Everybody always tries to figure out the next move in the market, me included.  But, I realize I don’t have to determine if the next bull market is around the corner or not.  Going back to the 2000-2003 bear market, there were plenty of good rallies that we made money on.  But, they weren’t the start of a new bull market.  So, I like to watch the market like a pendulum.  That pendulum is the emotions and the people agreeing with each other. 

The average Joe now thinks we’re in a recession and bear market.  So, you’re seeing the results of that.  The conversion from stocks to bonds and cash.  That has caused many of the oscillators I watch to get oversold.  There are too many I watch to list them all.  They aren’t all oversold, but enough of them are to where we are perhaps in the 8th or 9th inning of THIS correction.  Just when you feel like tossing in the towel, that’s when we’re close.  I say THIS correction, because just like the spring rally, we could get a 10% or even a 20% rally in the indices and still be in a bear market.  But, nevertheless, we want to ride that rally when it comes. 

But, for now, if you own shorts like I do, don’t sell them just yet.  But, if you’re holding too many stocks and you can’t sleep at night, you may want to average out because if you sell everything today, you and I both know where the market’s going.  UP!  That’s how Mr.
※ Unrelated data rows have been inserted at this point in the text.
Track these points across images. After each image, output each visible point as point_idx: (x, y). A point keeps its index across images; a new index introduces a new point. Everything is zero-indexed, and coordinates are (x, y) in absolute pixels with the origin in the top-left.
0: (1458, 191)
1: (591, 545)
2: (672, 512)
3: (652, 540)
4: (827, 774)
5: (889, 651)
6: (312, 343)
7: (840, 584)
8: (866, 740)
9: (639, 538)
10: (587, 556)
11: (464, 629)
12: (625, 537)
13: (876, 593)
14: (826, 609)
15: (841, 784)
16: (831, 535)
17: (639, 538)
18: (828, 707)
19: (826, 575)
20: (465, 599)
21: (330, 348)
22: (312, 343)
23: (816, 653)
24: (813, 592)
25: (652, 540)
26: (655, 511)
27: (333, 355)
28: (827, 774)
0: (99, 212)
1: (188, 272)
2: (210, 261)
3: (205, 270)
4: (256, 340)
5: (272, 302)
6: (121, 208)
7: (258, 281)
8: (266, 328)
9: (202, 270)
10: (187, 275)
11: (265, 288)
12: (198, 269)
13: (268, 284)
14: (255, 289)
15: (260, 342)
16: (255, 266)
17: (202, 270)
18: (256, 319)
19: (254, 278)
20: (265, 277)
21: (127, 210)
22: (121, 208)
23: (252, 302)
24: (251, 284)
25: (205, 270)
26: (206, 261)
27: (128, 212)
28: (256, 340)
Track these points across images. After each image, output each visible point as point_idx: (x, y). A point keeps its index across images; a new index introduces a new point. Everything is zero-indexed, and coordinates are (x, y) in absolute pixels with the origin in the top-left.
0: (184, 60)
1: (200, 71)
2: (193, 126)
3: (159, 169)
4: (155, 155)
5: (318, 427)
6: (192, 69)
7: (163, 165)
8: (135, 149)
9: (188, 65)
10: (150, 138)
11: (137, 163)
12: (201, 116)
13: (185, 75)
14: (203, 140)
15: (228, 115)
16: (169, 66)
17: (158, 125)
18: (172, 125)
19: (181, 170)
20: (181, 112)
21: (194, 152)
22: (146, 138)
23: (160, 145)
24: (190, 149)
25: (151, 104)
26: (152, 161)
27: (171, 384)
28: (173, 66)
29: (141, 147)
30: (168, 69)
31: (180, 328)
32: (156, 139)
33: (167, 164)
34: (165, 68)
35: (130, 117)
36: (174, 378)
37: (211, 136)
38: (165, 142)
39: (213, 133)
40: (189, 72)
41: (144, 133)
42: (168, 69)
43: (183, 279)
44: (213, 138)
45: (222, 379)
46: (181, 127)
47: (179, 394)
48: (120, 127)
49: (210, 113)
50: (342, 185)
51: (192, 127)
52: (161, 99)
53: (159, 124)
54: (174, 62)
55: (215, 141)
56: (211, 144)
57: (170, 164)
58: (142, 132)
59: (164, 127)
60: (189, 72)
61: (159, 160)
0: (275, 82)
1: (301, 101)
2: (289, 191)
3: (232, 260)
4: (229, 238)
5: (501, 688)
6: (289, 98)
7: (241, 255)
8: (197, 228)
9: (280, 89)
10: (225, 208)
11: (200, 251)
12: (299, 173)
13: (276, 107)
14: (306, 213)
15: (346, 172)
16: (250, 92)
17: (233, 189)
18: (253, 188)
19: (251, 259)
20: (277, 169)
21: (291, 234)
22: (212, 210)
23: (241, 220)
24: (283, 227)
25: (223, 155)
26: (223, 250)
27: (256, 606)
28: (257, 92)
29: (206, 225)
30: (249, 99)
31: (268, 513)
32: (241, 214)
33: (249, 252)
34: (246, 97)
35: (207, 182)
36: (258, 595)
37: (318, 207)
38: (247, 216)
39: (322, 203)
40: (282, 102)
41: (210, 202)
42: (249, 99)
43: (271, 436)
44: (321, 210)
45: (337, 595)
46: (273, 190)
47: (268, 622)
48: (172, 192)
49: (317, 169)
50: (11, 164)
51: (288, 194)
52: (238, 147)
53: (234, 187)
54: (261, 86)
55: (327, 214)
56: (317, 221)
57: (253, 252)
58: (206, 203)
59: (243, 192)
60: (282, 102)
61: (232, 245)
Market works.


4 Responses to “Getting Too Late To Short”

  1. 1 James July 1, 2008 at 10:19 am

    Karl, wanted to get your thoughts on a few points I have been hearing.
    1) A lot of people watching for the VIX to spike. The VIX spike would be nice to have, but not necessary for a near term bottom. Alternative is to look at price (ex. spike in SDS).
    2) DUG play is not working. Market has thrown everything, including the kitchen sink at oil stocks, and they are not breaking down. If they can’t break them down in a bearish market, shorts should watch out if the market ever becomes less bearish.

  2. 2 keggerss July 1, 2008 at 10:45 am

    VIX doesn’t have to spike. You are correct, but it gives us better odds for a rally.

    I no longer own DUG. Sold yesterday.

  3. 3 Paul July 1, 2008 at 11:32 am


    Is it too early to start dipping the toe in the water on the long side? I’m thinking of putting out some line on a couple of ETF positions but don’t want to catch a falling knife.

  4. 4 keggerss July 1, 2008 at 12:16 pm

    Paul, I don’t think it’s too early. Whether it’s just for a trade or you think the meltdown is around the corner, if you’re exposure is very little, don’t be afraid to dip your toe. In addition to ETFs which is probably the way I’d go if you’re looking to get some exposure, there are great companies you can buy right now which is another way to dip your toe.